Despite it being a key learning point from previous projects, the Department failed to ensure Crossrail Ltd gave enough attention to planning and integrating the programme. Our work on the Thameslink and Great Western modernisation programmes found that the Department did not focus early enough on integrating the various elements of the programmes. Some of the causes of cost increases and delays on Crossrail relate to the poor integration of complex IT and operational systems and the lack of a fully integrated plan to complete the programme. The Department explained that Crossrail Ltd presented its plan to sponsors as a fully integrated plan to complete the programme. However, it is now apparent that the Department did not understand what a fully integrated plan looks like, and therefore was unable to scrutinise the Crossrail Ltd executive effectively on the realism of its plans. Crossrail Ltd is now undertaking a substantial amount of work to produce a more detailed plan to completion. It is encouraging that the Department has reflected on what has gone wrong on Crossrail and has taken steps to formally capture these lessons, and those from other programmes.

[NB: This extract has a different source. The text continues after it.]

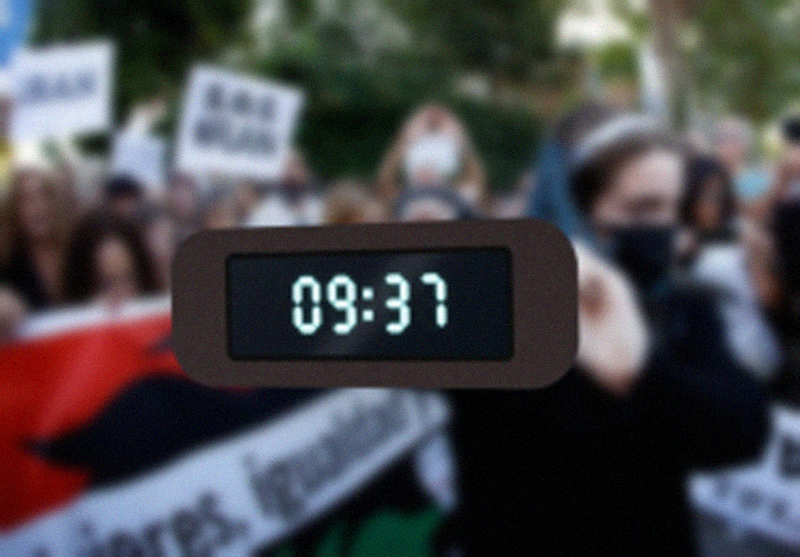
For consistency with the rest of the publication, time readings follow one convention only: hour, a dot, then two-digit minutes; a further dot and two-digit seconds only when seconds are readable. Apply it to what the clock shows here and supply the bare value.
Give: 9.37
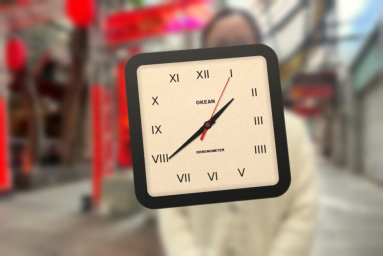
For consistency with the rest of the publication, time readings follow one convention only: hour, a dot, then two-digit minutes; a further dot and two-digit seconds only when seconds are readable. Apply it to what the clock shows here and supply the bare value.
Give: 1.39.05
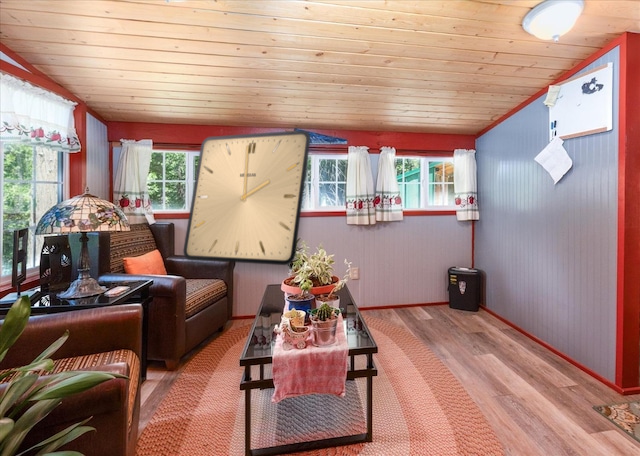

Recommendation: In order to assure itself about how its delivery bodies are managing major rail projects and bringing them into passenger service, the Department should better understand what a fully integrated plan comprises. To do this, it should build on the work now being done by Crossrail Ltd.
It is unacceptable that the Department devolved so much accountability for taxpayers’ money on this major programme. The Department has repeatedly blamed the Crossrail Ltd Board and Executive, and the overall ‘system’ of management and governance for the failings of the programme. However, the Department is ultimately responsible for the successful delivery of the programme and ensuring that taxpayers’ money is being spent wisely. As one of the sponsors of the programme, the Department played a leading role in establishing the governance arrangements and what the Department and Crossrail Ltd now acknowledge was an “extreme” version of autonomy. The Department acknowledges that striking a balance between autonomy and oversight of its delivery bodies is one of the main lessons from Crossrail.
Recommendation: The Department should examine whether its oversight of its existing delivery bodies provide it with appropriate accountability and governance arrangements over the life of programmes and set its arrangements out in accountability systems statements for its major programmes.